*Plagues, Pestilences and Diseases
Disfiguring skin disease plagues Afghanistan*
06 May 2007 23:03:38 GMT
Source: Reuters
KABUL, May 7 (Reuters) - The 10-year-old Afghan girl has big eyes, a shy
smile and a dark lesion speckled with blood on her right cheek.
The girl has leishmaniasis, a disease caused by a parasite transmitted
by a tiny sandfly that can lead to severe scarring, often on the face.
The girl, Sahima, wearing a purple tunic and trousers and pale blue
shoes, answers "no" softly when asked if the sore hurts.
But her father is worried about the lesion, the size of a big coin.
"Of course, this doesn't look good," the father, Najibullah, said at a
leishmaniasis clinic crowded with children with sores in the Afghan
capital, Kabul.
Najibullah said he first noticed a mark on his daughter's face two
months ago. "It was a very small dot but it grew and grew. If it grows
any more it will cover her whole face."
Leishmaniasis isn't a priority for the government and its aid donors,
grappling with shocking rates of infant mortality, tuberculosis, malaria
and trauma.
The most common form of the disease is not fatal but it causes untold
misery. Victims with scarring on their faces are stigmatised: children
are excluded at school and girls often won't be able to find husbands.
Long-neglected by the rich world, the disease is attracting a bit more
attention in the West, if not more funds.
Some foreign troops in Afghanistan and Iraq have also been bitten by the
sandflies and have developed the disease. NATO saw about 150 cases in
Afghanistan in 2005 and about 12 last year, a force spokeswoman said.
NATO camps have been fortified to try to stop the sandflies and soldiers
are warned to keep sleeves rolled down, to use insect repellant and to
watch for bites.
"DISEASE OF DESTRUCTION"
But it's Afghanistan's poor who are most vulnerable.

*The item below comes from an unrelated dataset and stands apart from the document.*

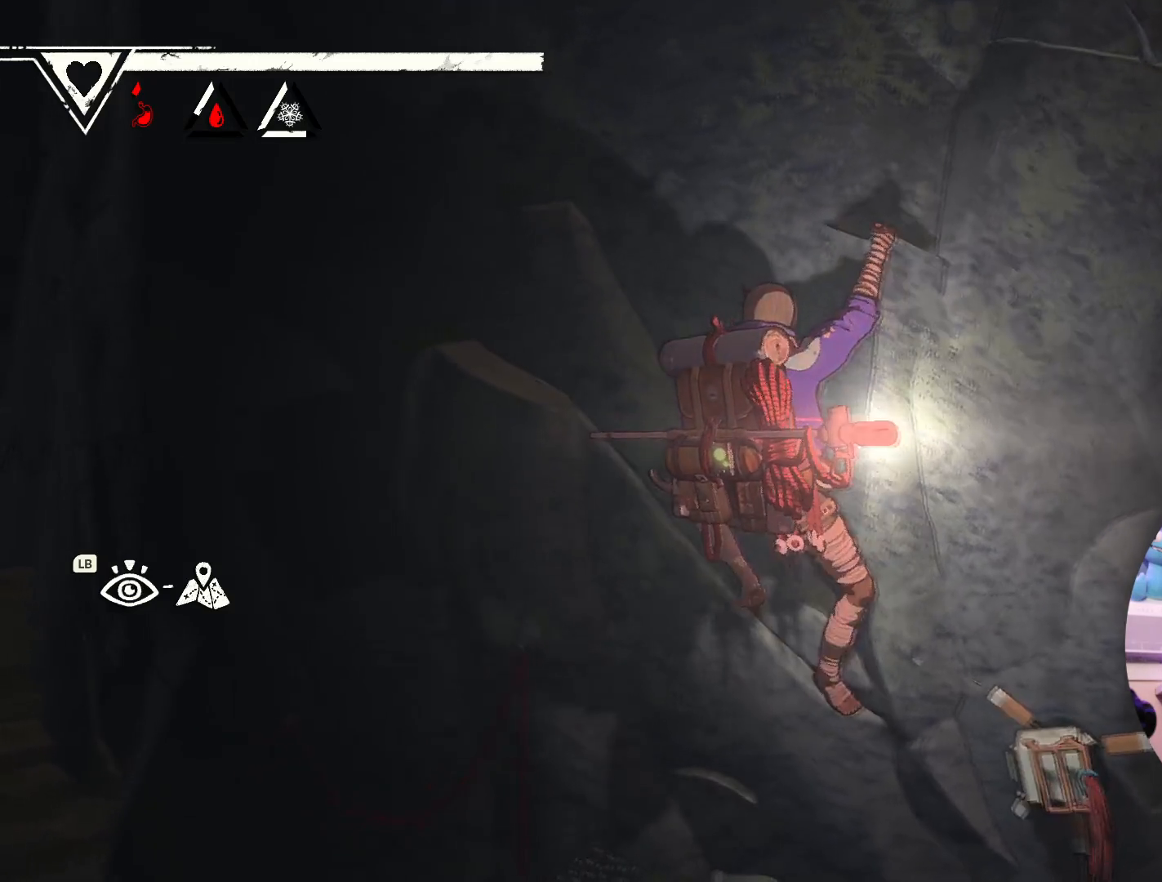
{"buttons": [], "left_stick": "down", "right_stick": "center", "events": [[67, "left_stick", "down-left"], [117, "left_stick", "down"]]}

Kabul, battered and neglected for years, has the world's worst outbreak
of leishmaniasis, health experts say.
"It's out of control, absolutely out of control," said Reto Steiner, a
medic with the German Medical Service which helps run the Kabul clinic.

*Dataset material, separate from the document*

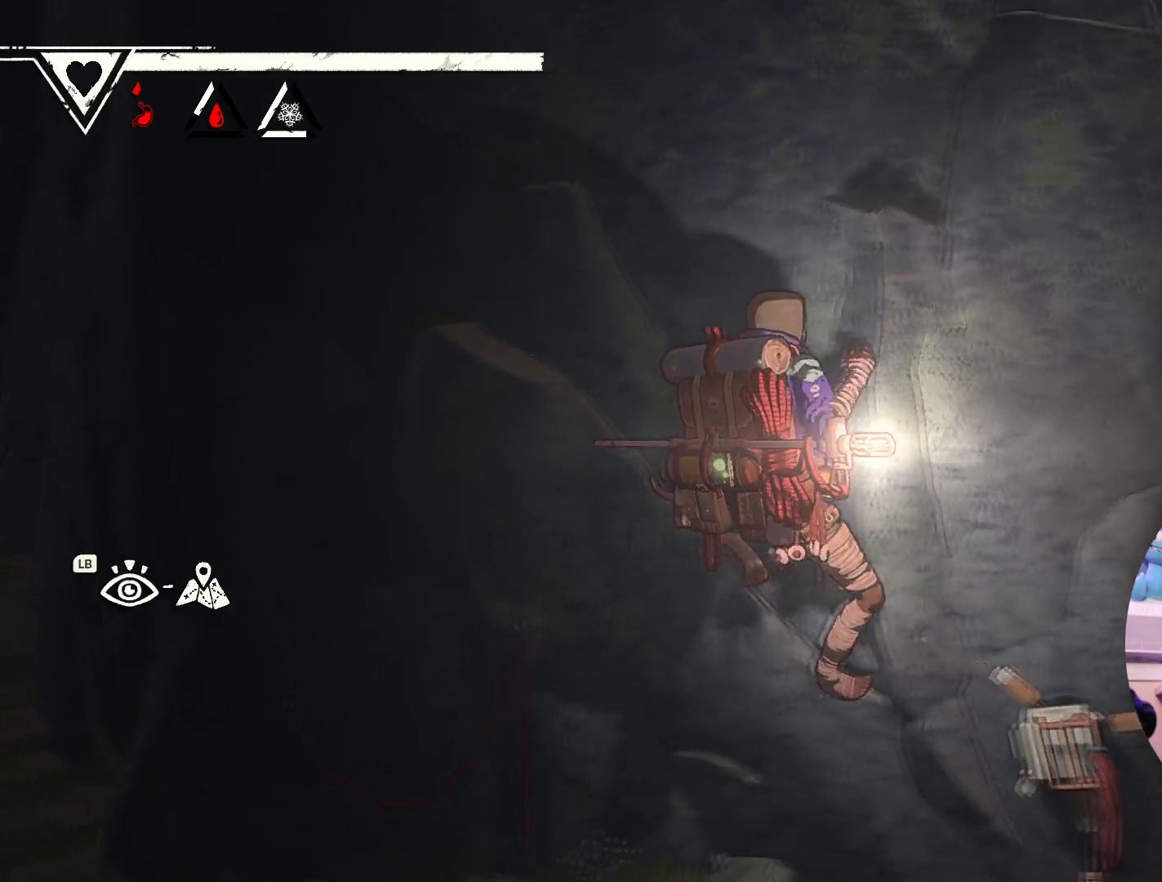
{"buttons": ["X"], "left_stick": "center", "right_stick": "center", "events": [[317, "left_stick", "center"], [383, "X", "down"]]}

"You won't control it until the sanitation has recovered."
The deep ulcers caused by the parasites will heal if left untreated, but
that invariably involves disfigurement and can take many months. That
has given rise to one of the diseases many nicknames: saldana, or
one-year sore.
Though present in all Afghan cities, it is in Kabul's crowded
neighbourhoods that the disease has exploded and spread to hundreds of
thousands of people.
"When we have one case in a family, of course, it's not only one case:
it will be all the family and even the neighbours," said Health Ministry
official Abdullah Fahim.
The sandflies that spread the parasites are carried by animals including
dogs and a species of gerbil, as well as people. The insects often breed
on waste land and in rubbish.
Although they don't fly well, the insects infest the cracks and crevices
in people's homes from where they emerge to bite exposed parts of the
body -- noses, chins, cheeks and hands -- as people sleep, from late
spring to autumn.
"It's a disease of destruction," said Toby Leslie, a researcher from the
London School of Hygiene and Tropical Medicine. "It will thrive in
post-war areas and areas where there's poor sanitation, poor community
services."
Cutaneous leishmaniasis is not fatal although a less-common form,
visceral leishmaniasis, can cause organ failure and death.

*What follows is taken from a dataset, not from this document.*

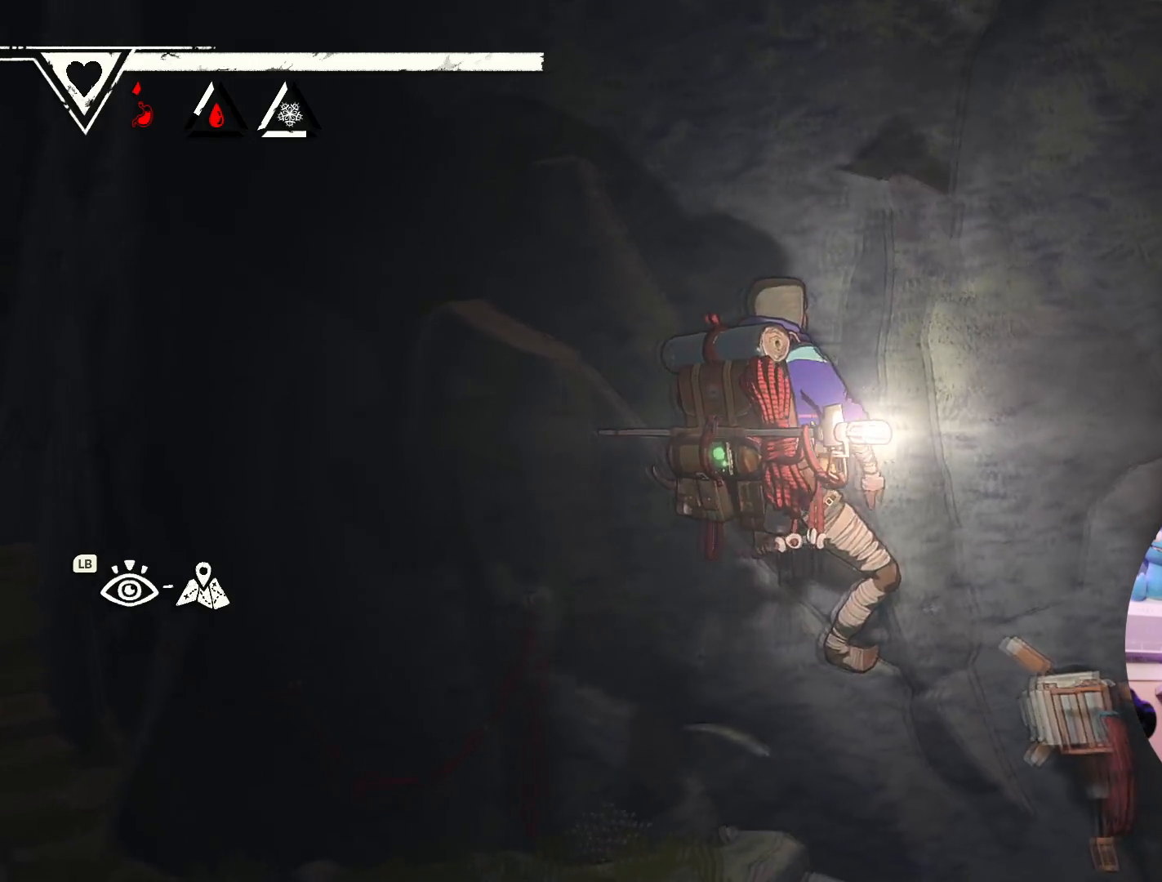
{"buttons": [], "left_stick": "down", "right_stick": "center", "events": [[167, "X", "up"], [183, "left_stick", "down"]]}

"Leishmaniasis is one of the top neglected diseases, certainly outside
Africa, and it just doesn't attract the funding that's needed," Leslie said.
TREATMENT, PREVENTION
Doctor Faquir Amin says he's been treating leishmaniasis since the
1960s. Refugees returning from abroad are particularly susceptible as
they have no resistance, he said.
"No one's taking care of it. The people are coming, it's crowded, the
people are susceptible and the disease is increasing," Amin said at his
Kabul clinic. "It is not a killer disease but mentally people suffer. We
have to deal with it."
The sores are treated with a course of injections, or cauterized to kill
the parasites. Amin's clinic has the only laser cauterizing machine in
Afghanistan. Electric cauterizing machines are also effective and much
cheaper.
Prevention is also key, experts say.
Bed nets impregnated with insecticide are being distributed to stop
malaria and they will also stop sandflies spreading leishmaniasis. But
only a few nets are being distributed compared with the number needed.
"The ministry is battling to get funds and no one's interested. It's
impossible to get funds," said Health Ministry adviser Kathy Fiekert.
"This is an issue that needs to be addressed."